Text:
- - -

When there is a miss in L1 cache and a hit in L2 cache, a block is transferred from L2 cache to L1 cache. What is the time taken for this transfer?

1. 2 nanoseconds
2. 20 nanoseconds
3. 22 nanoseconds
4. 88 nanoseconds
edited | 4.1k views
A block to access in L2 cache requires 20 nanoseconds, and 2 seconds to place in L1-cache.

The block size in L1 cache is 4 words and there are total 16 words, so total time is 4*(20+2) = 88.
your answer seems right out of a textbook,even though there are 16 words since we have the offset bits wont we get the correct 4words in the first try itself instead of four tries

I think read and write could be done parallelly. It should be done parallelly because there is no bus delay and there is no buffer in picture(It could be there in side memory but it is not mentioned explicitly). So I think answer should be 20 ns.

Ideally the answer should be 20 ns as it is the time to transfer a block from L2 to L1 and this time only is asked in question. But there is confusion regarding access time of L2 as this means the time to read data from L2 till CPU but here we need the time till L1 only. So, I assume the following is what is meant by the question.

A block is transferred from L2 to L1. And L1 block size being 4 words (since L1 is requesting we need to consider L1 block size and not L2 block size) and data width being 4 bytes, it requires one L2 access (for read) and one L1 access (for store). So, time = 20+2 = 22 ns.
edited by
@arjun sir
everything is done through
PC MDR and MAR so ideally answer b 22ns.
Anyone Please tag this question as BARC2017 .

Here in GO we dont have much questions in in this tag.
But i want to ask can we transfer partial memory block?Like l2 is of 16 words ,so can we transfer partial block also of 4 bytes?
@Rahul At any level of memory hierarchy, the requester decides the block size. So, you should not say 'partial block'. Rather it is different block sizes at different levels.

the sizes of L1 and Main memory are different but still we transferred data block in terms  of size of Main memory and not L1.

we transferred 16 word entire block from main memory to cache and not based on cache word.

and in http://gateoverflow.in/130202/co-memory-organization, entire 2 word block is transferred from l2 to l1 on miss and 4word block from memory to L2 in case of miss.So why in these two questions requester's size not coming into picture in case of miss?

I am not able to get the point that in these two above links we are transferring data based on word size of L2 cache and not L1.But in this question we are  transferring based on L1 size.

+1 vote
i think this question is wrongly designed , because we know that whole block is transferred , since l2 has 16 words block and l1 has 4 words block suppose a block is missed in l1 then how can we search a 4 words block among 16 words block . both are of unequal sized block , but even according to question if it is possible then then we need to transfer whole block from L2 to L1 but but we have only 4 words path so we require four times to check l1 for miss and 4 times to bring 4 words each time to L1

so , 4(20+2)=88 nanosec
edited
'how can we search a 4 words block among 16 words block'

Searching can be done by comparnig the index/tag bits. When we access L1 cache we find a block based on index bits and then compare that block's tag bits. If it's a miss then we need to do the same comparison in L2 cache.

- - -

Lines of data
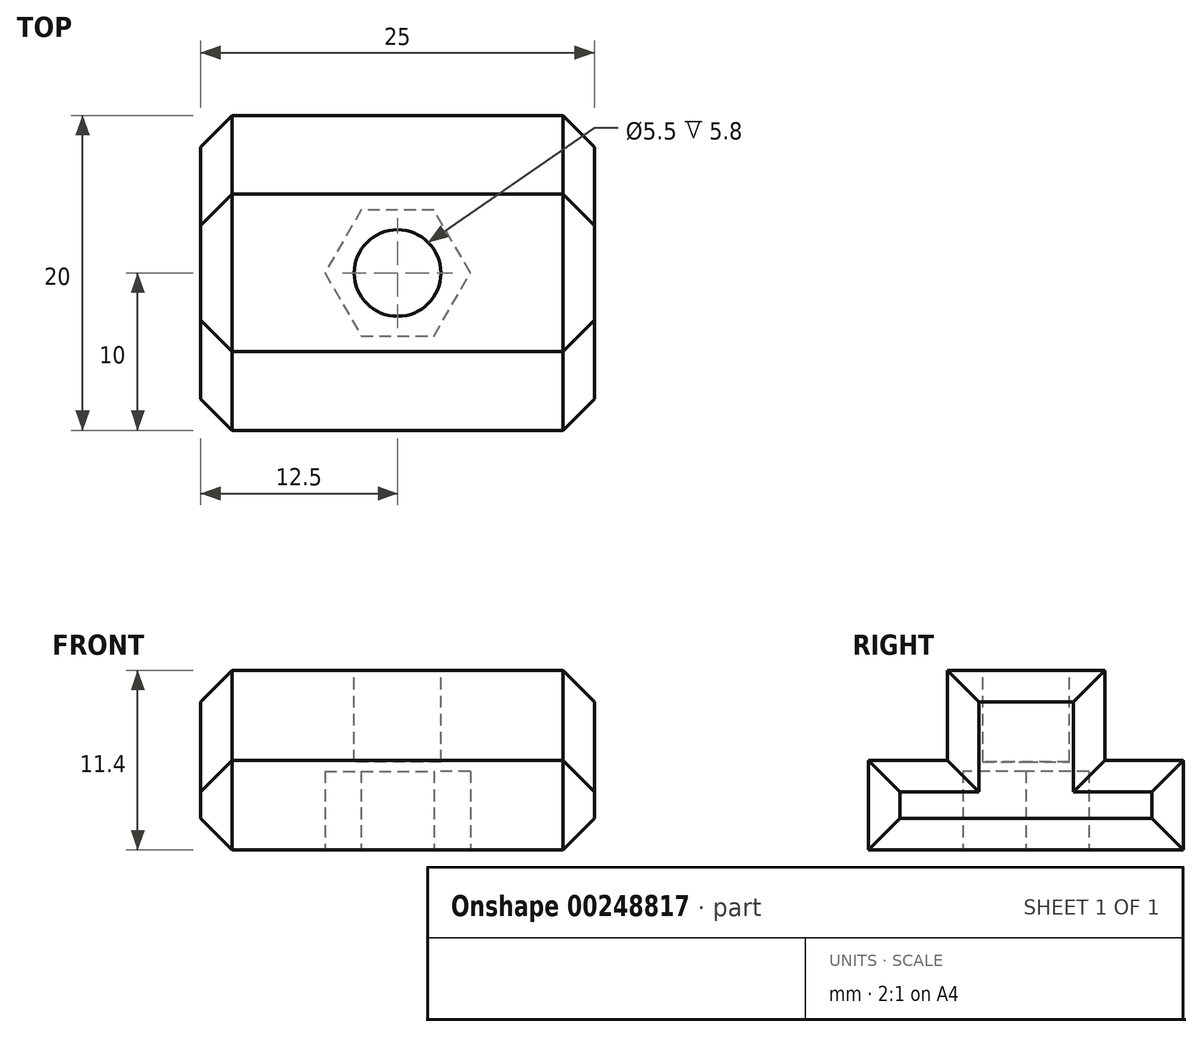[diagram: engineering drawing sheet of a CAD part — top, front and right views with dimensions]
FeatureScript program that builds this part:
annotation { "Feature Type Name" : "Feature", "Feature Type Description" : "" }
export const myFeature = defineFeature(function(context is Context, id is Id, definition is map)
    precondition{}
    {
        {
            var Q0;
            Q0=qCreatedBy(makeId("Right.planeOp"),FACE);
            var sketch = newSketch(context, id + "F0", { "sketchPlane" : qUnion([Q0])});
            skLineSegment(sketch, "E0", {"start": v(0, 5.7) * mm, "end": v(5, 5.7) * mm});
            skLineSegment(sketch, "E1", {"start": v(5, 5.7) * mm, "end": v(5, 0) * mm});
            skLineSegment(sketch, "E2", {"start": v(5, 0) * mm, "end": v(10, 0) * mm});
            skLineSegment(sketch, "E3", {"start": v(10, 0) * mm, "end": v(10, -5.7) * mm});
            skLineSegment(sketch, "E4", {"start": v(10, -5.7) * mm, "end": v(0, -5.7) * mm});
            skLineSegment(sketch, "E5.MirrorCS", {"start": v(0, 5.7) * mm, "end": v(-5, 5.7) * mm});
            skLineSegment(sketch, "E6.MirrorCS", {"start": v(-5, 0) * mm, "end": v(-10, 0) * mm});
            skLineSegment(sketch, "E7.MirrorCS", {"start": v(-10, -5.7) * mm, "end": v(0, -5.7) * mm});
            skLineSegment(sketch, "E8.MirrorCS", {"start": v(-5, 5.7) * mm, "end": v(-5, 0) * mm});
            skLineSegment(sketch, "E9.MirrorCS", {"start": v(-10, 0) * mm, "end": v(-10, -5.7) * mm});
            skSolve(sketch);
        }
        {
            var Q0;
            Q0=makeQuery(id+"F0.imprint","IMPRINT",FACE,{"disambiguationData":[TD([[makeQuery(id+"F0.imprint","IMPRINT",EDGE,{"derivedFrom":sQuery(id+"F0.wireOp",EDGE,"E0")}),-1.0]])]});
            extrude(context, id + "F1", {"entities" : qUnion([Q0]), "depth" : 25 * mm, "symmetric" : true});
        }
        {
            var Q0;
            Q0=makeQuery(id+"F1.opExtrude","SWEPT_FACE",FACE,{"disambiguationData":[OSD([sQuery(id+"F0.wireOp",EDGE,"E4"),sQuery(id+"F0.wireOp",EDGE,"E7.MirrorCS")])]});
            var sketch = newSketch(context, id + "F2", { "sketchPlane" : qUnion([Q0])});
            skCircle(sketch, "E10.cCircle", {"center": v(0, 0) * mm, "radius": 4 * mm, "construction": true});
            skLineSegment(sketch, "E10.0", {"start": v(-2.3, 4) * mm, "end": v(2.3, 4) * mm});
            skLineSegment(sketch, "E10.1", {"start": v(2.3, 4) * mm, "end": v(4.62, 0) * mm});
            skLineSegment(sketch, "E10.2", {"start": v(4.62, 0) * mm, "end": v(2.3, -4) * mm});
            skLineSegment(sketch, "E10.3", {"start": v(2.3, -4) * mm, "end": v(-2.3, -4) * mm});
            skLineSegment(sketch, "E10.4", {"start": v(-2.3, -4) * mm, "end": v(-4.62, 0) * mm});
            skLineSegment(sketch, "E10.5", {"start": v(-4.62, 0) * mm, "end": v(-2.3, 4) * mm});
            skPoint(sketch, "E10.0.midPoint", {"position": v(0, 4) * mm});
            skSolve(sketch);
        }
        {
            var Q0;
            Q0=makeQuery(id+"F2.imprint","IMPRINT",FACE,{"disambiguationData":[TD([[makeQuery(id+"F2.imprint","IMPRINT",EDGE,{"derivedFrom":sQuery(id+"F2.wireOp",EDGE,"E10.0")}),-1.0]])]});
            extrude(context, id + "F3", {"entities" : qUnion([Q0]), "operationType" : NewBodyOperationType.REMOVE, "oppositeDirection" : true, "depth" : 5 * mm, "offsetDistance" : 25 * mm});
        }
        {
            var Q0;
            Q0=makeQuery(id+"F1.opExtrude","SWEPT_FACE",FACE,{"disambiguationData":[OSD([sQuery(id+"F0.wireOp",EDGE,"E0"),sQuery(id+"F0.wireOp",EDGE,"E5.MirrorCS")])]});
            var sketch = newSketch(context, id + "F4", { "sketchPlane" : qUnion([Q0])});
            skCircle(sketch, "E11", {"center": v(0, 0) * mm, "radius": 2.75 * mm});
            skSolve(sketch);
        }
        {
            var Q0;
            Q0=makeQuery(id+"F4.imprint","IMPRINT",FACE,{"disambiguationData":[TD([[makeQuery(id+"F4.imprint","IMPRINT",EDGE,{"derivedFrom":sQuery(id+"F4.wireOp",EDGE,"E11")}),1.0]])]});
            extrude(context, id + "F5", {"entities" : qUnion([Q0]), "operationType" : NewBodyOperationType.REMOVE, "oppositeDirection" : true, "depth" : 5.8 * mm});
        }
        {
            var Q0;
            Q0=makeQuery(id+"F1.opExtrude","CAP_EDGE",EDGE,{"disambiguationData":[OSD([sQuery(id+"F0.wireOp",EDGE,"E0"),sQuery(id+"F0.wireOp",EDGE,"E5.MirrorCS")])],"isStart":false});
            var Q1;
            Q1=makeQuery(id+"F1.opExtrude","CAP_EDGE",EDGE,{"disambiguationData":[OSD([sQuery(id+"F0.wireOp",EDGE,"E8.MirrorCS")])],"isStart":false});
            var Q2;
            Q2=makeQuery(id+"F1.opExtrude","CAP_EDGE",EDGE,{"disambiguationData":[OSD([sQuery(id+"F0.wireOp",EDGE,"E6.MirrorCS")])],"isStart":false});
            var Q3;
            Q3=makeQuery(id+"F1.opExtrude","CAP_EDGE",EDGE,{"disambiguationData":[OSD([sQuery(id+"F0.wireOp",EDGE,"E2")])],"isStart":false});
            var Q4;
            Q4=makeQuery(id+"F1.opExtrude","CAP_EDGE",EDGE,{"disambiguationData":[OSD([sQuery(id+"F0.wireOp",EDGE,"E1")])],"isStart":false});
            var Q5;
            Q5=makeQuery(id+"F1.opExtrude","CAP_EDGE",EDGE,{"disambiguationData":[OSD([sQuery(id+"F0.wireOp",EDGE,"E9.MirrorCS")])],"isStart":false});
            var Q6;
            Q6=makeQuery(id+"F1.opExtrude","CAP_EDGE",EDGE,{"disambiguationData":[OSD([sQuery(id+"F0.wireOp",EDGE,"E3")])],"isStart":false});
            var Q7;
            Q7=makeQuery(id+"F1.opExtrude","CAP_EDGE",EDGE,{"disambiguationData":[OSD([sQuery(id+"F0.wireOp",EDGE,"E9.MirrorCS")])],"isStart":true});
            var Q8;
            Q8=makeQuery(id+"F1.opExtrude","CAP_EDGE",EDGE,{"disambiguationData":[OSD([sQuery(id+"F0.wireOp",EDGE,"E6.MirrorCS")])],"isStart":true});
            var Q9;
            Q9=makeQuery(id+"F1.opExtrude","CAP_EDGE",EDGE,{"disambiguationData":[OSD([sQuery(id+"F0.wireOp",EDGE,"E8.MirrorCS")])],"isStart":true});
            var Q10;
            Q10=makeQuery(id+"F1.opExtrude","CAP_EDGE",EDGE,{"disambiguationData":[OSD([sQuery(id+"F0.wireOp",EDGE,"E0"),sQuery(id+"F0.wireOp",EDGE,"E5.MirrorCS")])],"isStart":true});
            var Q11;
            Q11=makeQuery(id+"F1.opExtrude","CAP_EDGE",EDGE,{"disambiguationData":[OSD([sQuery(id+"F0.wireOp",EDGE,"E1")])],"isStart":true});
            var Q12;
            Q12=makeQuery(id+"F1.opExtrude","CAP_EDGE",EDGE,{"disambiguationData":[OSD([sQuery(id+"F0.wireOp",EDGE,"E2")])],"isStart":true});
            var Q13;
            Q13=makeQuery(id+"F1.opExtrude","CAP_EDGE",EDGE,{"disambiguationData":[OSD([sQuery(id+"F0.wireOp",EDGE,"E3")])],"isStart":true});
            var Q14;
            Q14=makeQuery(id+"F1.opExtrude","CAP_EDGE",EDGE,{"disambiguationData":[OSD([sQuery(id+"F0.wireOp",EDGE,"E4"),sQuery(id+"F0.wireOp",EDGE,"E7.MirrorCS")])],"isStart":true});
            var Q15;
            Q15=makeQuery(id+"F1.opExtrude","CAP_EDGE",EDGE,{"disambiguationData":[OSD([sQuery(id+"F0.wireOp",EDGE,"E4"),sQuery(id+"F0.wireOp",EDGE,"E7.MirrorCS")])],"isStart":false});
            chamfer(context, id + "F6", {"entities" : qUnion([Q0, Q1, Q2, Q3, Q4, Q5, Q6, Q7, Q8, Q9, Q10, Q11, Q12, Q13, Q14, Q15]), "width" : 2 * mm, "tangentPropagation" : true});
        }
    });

- - -

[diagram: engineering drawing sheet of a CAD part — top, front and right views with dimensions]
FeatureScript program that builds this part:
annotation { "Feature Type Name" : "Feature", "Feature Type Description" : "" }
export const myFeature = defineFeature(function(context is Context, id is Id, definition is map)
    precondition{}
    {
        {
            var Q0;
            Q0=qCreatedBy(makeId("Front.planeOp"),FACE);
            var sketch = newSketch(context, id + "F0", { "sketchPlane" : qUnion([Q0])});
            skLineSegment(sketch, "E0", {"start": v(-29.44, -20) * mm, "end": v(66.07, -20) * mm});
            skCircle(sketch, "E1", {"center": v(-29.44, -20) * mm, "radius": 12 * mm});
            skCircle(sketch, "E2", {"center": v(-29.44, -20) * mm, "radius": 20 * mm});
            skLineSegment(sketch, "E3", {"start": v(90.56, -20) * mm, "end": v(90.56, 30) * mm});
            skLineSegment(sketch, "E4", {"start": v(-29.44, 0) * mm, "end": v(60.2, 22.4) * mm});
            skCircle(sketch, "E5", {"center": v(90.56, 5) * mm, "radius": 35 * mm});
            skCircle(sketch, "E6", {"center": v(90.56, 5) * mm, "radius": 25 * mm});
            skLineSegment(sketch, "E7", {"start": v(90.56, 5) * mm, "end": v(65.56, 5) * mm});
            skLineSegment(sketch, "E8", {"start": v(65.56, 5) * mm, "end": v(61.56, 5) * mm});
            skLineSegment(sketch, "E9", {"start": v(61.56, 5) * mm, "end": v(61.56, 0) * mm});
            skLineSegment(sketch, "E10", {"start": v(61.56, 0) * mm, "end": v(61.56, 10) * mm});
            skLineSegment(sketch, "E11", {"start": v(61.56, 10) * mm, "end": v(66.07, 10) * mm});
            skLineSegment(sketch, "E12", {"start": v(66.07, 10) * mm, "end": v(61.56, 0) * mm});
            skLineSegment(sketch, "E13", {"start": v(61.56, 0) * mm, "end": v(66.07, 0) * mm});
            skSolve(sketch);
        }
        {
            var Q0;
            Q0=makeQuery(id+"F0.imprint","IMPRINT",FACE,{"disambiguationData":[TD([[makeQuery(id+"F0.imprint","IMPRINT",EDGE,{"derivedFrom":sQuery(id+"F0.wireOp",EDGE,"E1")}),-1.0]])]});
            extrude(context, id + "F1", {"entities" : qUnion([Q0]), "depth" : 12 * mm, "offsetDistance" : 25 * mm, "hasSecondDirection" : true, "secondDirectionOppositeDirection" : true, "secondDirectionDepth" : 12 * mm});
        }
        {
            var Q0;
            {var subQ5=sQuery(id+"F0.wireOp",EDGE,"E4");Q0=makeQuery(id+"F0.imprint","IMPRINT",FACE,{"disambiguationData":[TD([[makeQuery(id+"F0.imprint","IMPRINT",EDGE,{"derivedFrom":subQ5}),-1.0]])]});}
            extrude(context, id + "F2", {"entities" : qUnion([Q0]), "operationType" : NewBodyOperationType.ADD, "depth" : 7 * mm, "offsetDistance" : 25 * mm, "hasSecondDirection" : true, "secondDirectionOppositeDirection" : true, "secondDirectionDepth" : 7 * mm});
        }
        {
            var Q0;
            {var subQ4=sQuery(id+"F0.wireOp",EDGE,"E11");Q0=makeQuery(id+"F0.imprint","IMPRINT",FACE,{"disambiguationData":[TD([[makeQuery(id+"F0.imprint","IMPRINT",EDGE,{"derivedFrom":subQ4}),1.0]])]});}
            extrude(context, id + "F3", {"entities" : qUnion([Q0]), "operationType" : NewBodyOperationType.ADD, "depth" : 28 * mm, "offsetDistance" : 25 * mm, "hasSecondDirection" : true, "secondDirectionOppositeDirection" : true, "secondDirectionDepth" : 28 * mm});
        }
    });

- - -

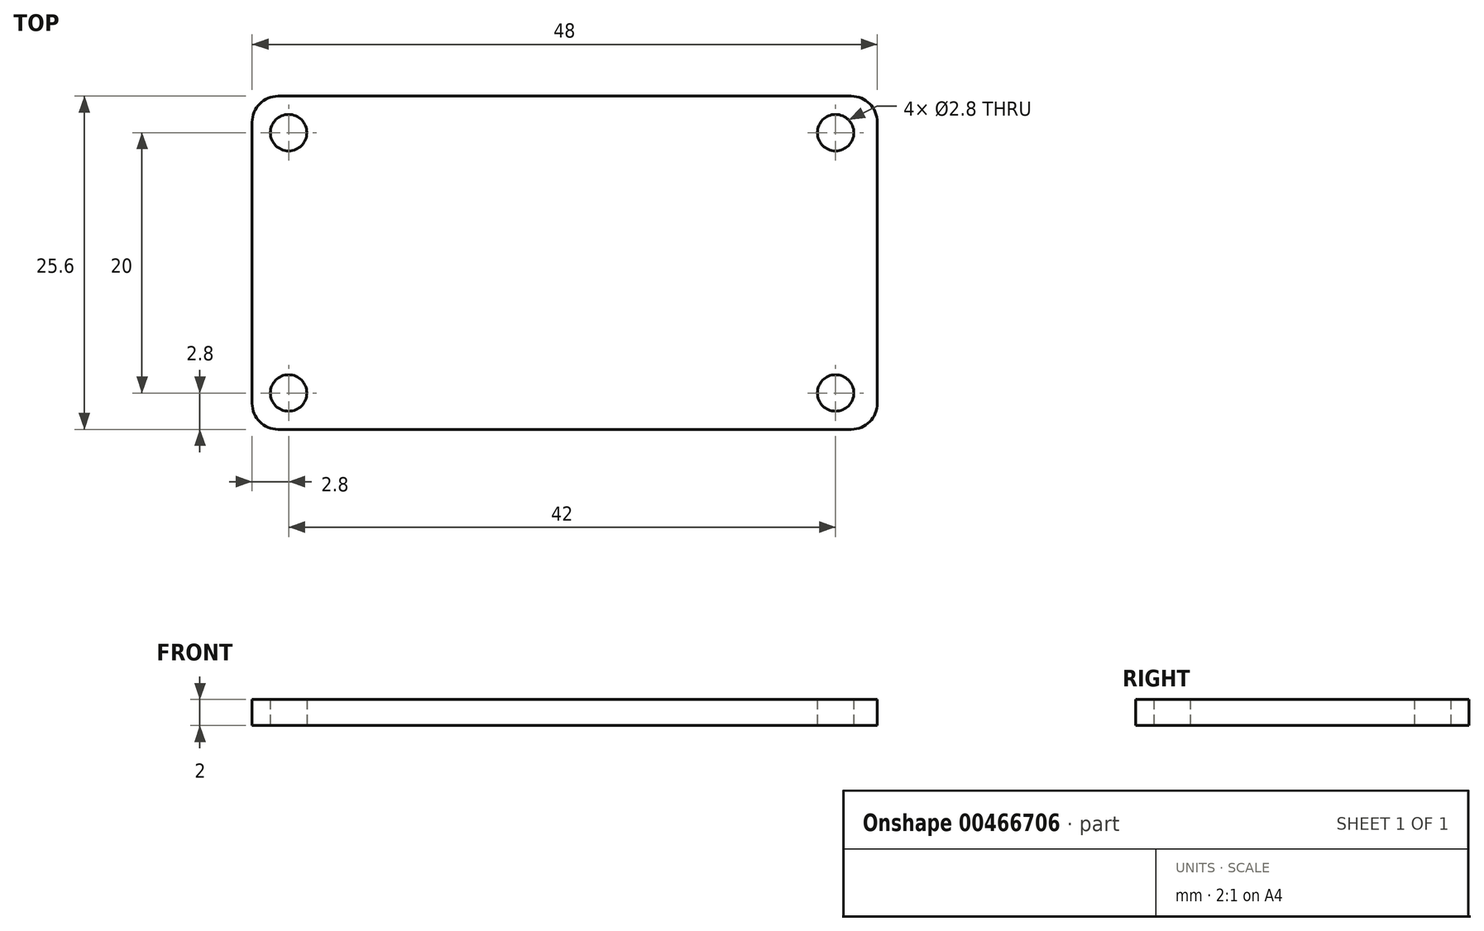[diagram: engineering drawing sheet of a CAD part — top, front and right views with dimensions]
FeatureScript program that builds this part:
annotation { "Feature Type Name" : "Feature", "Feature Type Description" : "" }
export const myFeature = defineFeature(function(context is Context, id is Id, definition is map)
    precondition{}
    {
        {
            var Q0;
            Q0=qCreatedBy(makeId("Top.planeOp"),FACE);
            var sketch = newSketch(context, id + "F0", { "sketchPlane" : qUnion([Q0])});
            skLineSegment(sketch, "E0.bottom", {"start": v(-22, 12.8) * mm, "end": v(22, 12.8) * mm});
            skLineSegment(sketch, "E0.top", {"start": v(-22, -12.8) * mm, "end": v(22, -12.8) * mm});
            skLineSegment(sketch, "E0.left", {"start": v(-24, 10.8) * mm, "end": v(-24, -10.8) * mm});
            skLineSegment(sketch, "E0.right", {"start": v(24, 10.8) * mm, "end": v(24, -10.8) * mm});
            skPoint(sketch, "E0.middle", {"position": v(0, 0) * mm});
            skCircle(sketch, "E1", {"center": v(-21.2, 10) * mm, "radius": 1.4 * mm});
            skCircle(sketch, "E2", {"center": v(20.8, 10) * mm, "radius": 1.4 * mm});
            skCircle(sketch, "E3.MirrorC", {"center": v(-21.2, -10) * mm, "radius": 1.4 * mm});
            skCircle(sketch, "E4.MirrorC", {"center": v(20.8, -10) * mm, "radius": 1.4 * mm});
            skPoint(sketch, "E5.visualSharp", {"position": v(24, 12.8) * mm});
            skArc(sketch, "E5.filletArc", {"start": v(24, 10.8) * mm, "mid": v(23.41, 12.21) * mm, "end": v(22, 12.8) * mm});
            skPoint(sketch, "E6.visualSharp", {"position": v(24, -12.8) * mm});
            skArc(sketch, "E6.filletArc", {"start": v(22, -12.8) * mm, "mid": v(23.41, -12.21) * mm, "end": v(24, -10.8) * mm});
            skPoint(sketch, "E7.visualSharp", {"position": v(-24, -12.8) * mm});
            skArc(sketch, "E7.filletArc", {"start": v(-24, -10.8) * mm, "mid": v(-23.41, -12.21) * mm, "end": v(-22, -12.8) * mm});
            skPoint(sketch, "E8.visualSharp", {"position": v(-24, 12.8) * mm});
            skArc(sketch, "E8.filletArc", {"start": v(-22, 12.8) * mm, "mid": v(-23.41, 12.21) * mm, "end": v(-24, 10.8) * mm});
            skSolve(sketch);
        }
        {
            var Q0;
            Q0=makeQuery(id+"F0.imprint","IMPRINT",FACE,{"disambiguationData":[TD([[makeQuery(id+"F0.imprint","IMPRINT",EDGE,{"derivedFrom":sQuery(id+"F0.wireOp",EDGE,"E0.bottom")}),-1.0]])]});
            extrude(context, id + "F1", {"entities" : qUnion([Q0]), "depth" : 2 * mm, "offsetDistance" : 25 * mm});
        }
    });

- - -

Exercise instructions:
1: Summarize the forum thread in two sentences.
2: Transcribe the stretch of the forum thread from "I think read" through "should be 20 ns.".

Outputs for the tasks:
1: The forum thread asks how long it takes to transfer a block from L2 cache to L1 cache when there is a miss in L1 and a hit in L2, offering 2, 20, 22, and 88 nanoseconds as choices. Replies disagree: some reach 88 nanoseconds as 4*(20+2), one argues for 20 ns because read and write could be done in parallel, and another gets 22 ns from one L2 access and one L1 access.

2:
I think read and write could be done parallelly. It should be done parallelly because there is no bus delay and there is no buffer in picture(It could be there in side memory but it is not mentioned explicitly). So I think answer should be 20 ns.